• **Activité 1**: Recopiez à l'identique les lignes des enregistrements, du début de ceux-ci jusqu'à la ligne contenant « 97: (21, 88) », cette dernière incluse. N'incluez pas les images dans votre réponse.

• **Extrait**:
━━━━━━━━━━━━━━━━

Ville de Laval / Musée d'Art naïf et d'Arts singuliers

Deux expositions de peinture à voir absolument cet hiver

Tout les sépare : la génération, le pays d’origine, le parcours… sauf la diversité de leur expression artistique.

Artistes peintres avant tout, Baya, l’Algérienne, comme Ghada Amer, l’Égyptienne, créent aussi des céramiques et des tapisseries. À l’Institut du monde arabe, au FRAC, à la Vieille Charité et au Mucem, IDEAT a visité ces expositions de peinture à Paris et Marseille.

Au jardin des délices de Fatma Haddad

L’Âne bleu (vers 1950), de Baya, gouache et aquarelle sur papier, 100 x 150 cm. Collection Kamel Lazaar Foundation.

━━━━━━━━━━━━━━━━

Entrées d'un jeu de données:
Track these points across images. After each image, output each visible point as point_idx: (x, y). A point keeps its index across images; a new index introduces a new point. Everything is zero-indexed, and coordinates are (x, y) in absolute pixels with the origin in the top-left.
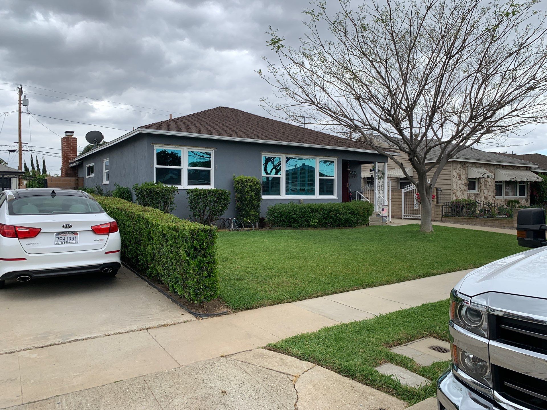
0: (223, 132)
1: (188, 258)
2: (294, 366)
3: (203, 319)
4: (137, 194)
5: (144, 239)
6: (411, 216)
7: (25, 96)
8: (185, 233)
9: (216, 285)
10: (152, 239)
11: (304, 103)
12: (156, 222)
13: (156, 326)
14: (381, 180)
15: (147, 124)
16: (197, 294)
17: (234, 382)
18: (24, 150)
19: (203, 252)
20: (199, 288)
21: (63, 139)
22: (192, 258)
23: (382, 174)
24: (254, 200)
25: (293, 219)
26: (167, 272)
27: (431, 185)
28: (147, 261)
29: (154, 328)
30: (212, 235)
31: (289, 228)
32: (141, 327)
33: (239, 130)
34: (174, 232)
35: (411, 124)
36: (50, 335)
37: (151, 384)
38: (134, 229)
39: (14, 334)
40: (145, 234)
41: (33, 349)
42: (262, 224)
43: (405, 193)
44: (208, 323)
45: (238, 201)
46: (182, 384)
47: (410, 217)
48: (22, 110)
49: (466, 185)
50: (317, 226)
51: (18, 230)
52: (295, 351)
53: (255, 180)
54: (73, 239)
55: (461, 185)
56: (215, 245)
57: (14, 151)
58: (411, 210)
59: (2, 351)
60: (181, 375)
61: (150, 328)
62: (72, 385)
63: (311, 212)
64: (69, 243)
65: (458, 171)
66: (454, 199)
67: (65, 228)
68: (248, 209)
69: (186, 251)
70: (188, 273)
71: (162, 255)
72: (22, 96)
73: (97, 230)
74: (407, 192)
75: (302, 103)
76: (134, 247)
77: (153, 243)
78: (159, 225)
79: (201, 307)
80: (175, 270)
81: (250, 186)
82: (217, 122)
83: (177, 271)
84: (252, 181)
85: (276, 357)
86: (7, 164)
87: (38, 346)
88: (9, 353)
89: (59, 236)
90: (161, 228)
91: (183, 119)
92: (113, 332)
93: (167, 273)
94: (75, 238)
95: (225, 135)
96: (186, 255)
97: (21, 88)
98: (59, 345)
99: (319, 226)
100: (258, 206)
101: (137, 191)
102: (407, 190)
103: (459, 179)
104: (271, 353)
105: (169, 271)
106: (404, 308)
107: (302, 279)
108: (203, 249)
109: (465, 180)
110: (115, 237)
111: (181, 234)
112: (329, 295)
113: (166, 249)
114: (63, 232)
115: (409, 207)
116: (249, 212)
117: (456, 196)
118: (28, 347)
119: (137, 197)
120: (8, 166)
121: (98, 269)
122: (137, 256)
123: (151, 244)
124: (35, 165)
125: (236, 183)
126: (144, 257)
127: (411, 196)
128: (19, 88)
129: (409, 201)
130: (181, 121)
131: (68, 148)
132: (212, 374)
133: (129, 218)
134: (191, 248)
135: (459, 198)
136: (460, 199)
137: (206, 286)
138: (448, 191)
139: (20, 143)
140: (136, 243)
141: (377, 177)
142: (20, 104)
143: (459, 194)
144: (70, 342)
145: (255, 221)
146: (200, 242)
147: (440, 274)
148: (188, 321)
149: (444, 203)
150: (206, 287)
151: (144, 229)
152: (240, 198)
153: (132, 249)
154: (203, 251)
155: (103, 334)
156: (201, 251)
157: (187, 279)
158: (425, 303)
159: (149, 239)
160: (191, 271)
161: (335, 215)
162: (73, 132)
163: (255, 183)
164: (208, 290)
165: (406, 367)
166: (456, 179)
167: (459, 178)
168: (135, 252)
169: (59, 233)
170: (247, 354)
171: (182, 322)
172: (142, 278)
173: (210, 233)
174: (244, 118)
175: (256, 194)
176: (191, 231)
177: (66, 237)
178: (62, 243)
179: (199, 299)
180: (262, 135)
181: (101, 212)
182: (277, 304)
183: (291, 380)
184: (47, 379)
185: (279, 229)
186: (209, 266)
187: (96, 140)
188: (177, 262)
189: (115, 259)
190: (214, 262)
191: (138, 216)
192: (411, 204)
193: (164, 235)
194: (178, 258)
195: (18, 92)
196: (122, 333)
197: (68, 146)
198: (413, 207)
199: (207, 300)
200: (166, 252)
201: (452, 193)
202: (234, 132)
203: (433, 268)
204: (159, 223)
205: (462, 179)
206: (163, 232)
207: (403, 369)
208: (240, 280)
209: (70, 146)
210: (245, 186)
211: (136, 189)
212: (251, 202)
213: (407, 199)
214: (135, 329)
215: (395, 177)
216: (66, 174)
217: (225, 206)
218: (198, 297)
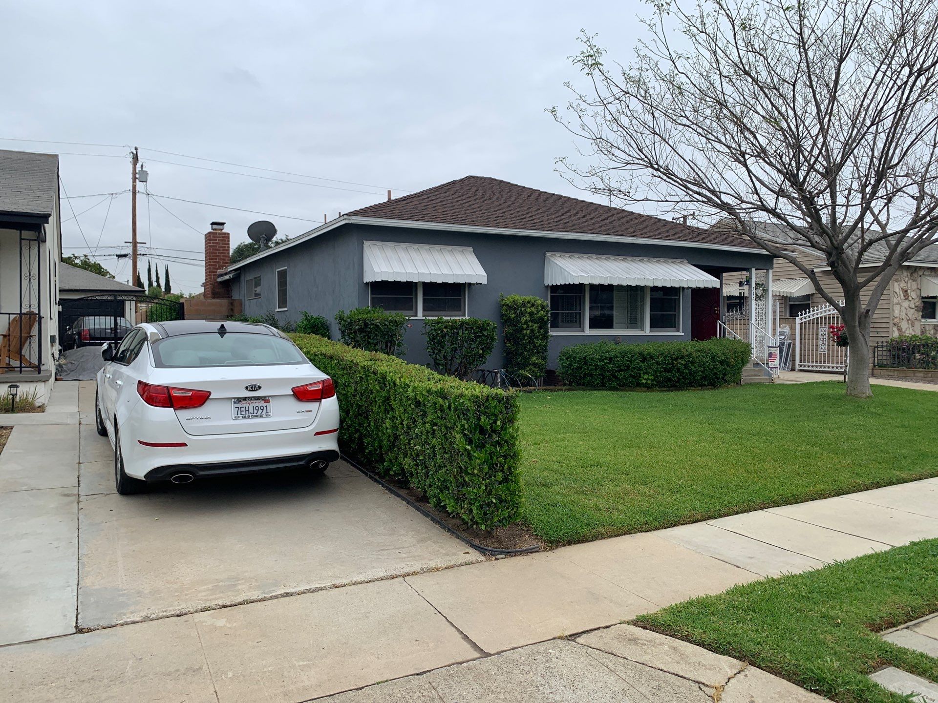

━━━━━━━━━━━━━━━━

• **Activité 2**: Énumérez tous les lieux où, d'après l'extrait, IDEAT a visité ces expositions de peinture.

• **Réponse rédigée 1**:
Track these points across images. After each image, output each visible point as point_idx: (x, y). A point keeps its index across images; a new index introduces a new point. Everything is zero-indexed, and coordinates are (x, y) in absolute pixels with the origin in the top-left.
0: (223, 132)
1: (188, 258)
2: (294, 366)
3: (203, 319)
4: (137, 194)
5: (144, 239)
6: (411, 216)
7: (25, 96)
8: (185, 233)
9: (216, 285)
10: (152, 239)
11: (304, 103)
12: (156, 222)
13: (156, 326)
14: (381, 180)
15: (147, 124)
16: (197, 294)
17: (234, 382)
18: (24, 150)
19: (203, 252)
20: (199, 288)
21: (63, 139)
22: (192, 258)
23: (382, 174)
24: (254, 200)
25: (293, 219)
26: (167, 272)
27: (431, 185)
28: (147, 261)
29: (154, 328)
30: (212, 235)
31: (289, 228)
32: (141, 327)
33: (239, 130)
34: (174, 232)
35: (411, 124)
36: (50, 335)
37: (151, 384)
38: (134, 229)
39: (14, 334)
40: (145, 234)
41: (33, 349)
42: (262, 224)
43: (405, 193)
44: (208, 323)
45: (238, 201)
46: (182, 384)
47: (410, 217)
48: (22, 110)
49: (466, 185)
50: (317, 226)
51: (18, 230)
52: (295, 351)
53: (255, 180)
54: (73, 239)
55: (461, 185)
56: (215, 245)
57: (14, 151)
58: (411, 210)
59: (2, 351)
60: (181, 375)
61: (150, 328)
62: (72, 385)
63: (311, 212)
64: (69, 243)
65: (458, 171)
66: (454, 199)
67: (65, 228)
68: (248, 209)
69: (186, 251)
70: (188, 273)
71: (162, 255)
72: (22, 96)
73: (97, 230)
74: (407, 192)
75: (302, 103)
76: (134, 247)
77: (153, 243)
78: (159, 225)
79: (201, 307)
80: (175, 270)
81: (250, 186)
82: (217, 122)
83: (177, 271)
84: (252, 181)
85: (276, 357)
86: (7, 164)
87: (38, 346)
88: (9, 353)
89: (59, 236)
90: (161, 228)
91: (183, 119)
92: (113, 332)
93: (167, 273)
94: (75, 238)
95: (225, 135)
96: (186, 255)
97: (21, 88)

• **Réponse rédigée 2**: L'Institut du monde arabe, le FRAC, la Vieille Charité et le Mucem.